How I Ended Up on My Career Path as a Bankruptcy Lawyer

From a post I originally wrote on February 27, 2012:

A question that I have gotten some variation of over the years is, “Why did you become a lawyer?”

The path I have taken to this career was not clear, but continuing in it has been easy for me.

I originally went to law school because I was not really sure what I wanted to do, yet thought I could develop some useful skills. I liked to read and write, and there would be plenty of books there. I also liked the idea of developing my speaking and advocacy skills. While in school, I thought I might do something in securities litigation after a summer internship with the Commodity Futures Trading Commission and a year clerking for a commercial and securities attorney.

When I graduated from law school in 2000 during a recession, however, jobs were not exactly plentiful. By Labor Day of that year, I had exactly one offer, from a solo practitioner practicing bankruptcy law in downtown Chicago. I convinced myself that was what I had always wanted to do and took the job.

My first boss was well-regarded and well-liked in the community, and easy to work for. I wasn’t paid very much, but I was soon working long hours simply because I loved the work. Being at a small firm, I was immediately given a lot of responsibility. I met with clients and went to court four mornings a week. In my years of practice in Chicago, I occasionally covered quick hearings, but more frequently I was sitting through extended motion sessions which lasted several hours. It was fascinating, and one of the richest learning experiences I have had, to watch other attorneys and judges in action.

The real connection I had with the work was in the sense that I was helping others get back on track. My perspective on the financial struggles of those I met with were enhanced by my own family’s experience growing up. As the oldest daughter of Korean immigrants who had always struggled financially, basic compassion and empathy came naturally to me in counseling people with similar stories.

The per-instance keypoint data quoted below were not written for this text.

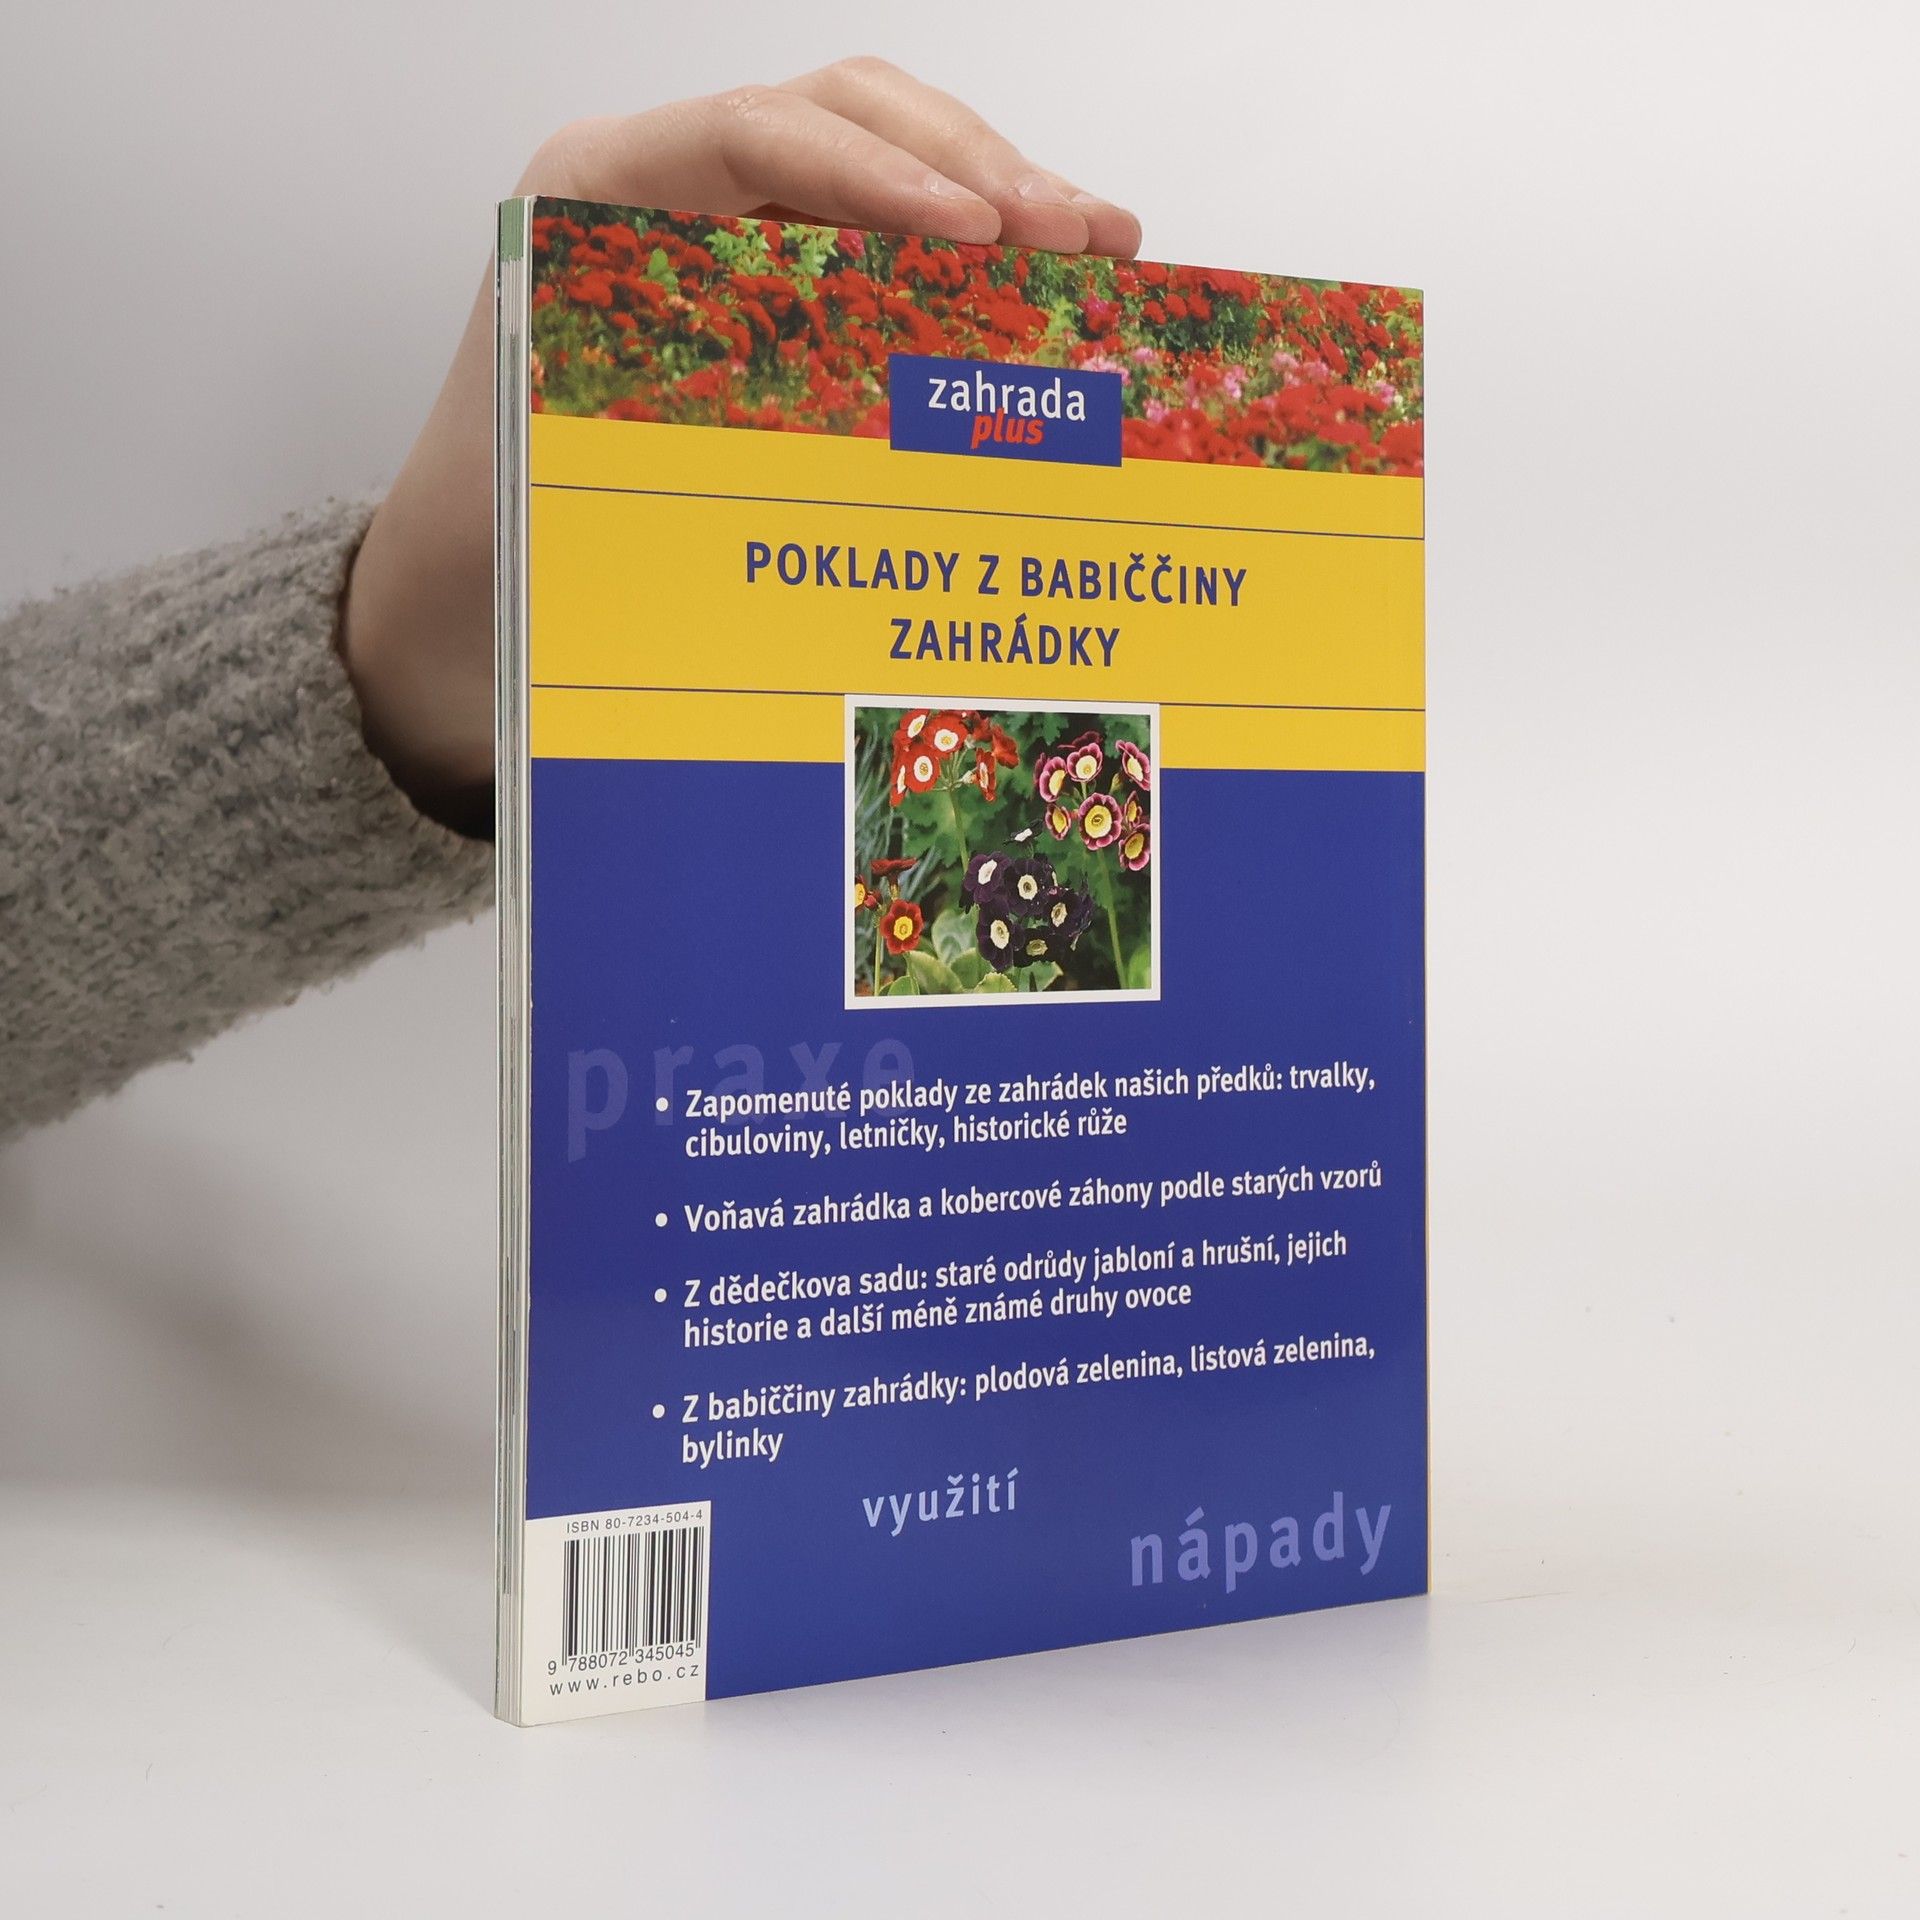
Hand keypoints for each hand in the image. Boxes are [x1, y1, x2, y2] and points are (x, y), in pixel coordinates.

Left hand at [341, 57, 1140, 832]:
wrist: (454, 591)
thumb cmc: (497, 533)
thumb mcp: (584, 469)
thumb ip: (703, 432)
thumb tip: (867, 460)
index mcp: (597, 197)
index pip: (754, 136)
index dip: (880, 176)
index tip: (981, 233)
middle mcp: (666, 191)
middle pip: (844, 118)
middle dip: (973, 165)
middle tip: (1078, 232)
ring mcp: (726, 230)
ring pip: (880, 161)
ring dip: (995, 193)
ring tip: (1098, 243)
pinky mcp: (771, 284)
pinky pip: (880, 238)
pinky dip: (971, 255)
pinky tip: (1046, 284)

I still have the cards and letters I received from some of these clients saved in a shoebox on the bookcase near my bed.

Here is the unedited text from a few of them:

[10/02]: Jeana, Just a quick note to say thank you. I hated the fact that I had to make the decision to file for bankruptcy, but, with your help, the process has been (fairly) painless. Again, thanks.

[Undated envelope]: Attorney Kim, Thank you for your help & God bless you. I got my peace of mind and all my worries are gone. Thank you much.

[10/03]: Ms. Kim, Thank you very much! Just for being there is very much appreciated. Thanks a lot.

[11/04]: Jeanna, first I want to thank you for all the help you have given my family and myself with our financial problems. We never thought we would have to go through the things we have these past few years. You have helped us make it through and see that there is a light at the end of the tunnel. Problems that have been devastating to me, you have made seem not so terrible. It’s comforting to know that someone is willing to go to bat for you. This letter is to let you know that you are greatly appreciated.

[5/05]: My husband and I had a discussion and we will not file chapter 13! We will work it how somehow! You have been most kind. Thank you for listening to me and I wish you well.

When I was leaving for the East Coast, my boss complimented me by saying that I could find a solution in the most grueling or diciest of situations. I think that this has followed me to this day. The understanding gained from my early practice has formed the foundation for my work in the years since. In each bankruptcy case I work with to this day, I still see the stories behind them. In my current practice, I am considered the person to go to when faced with a “problem case” because I will know how to systematically unravel it to find a solution. This skill is rooted in being able to see the story.

I consider it my privilege to work in this area of the law, and look forward to continuing in it in the years to come.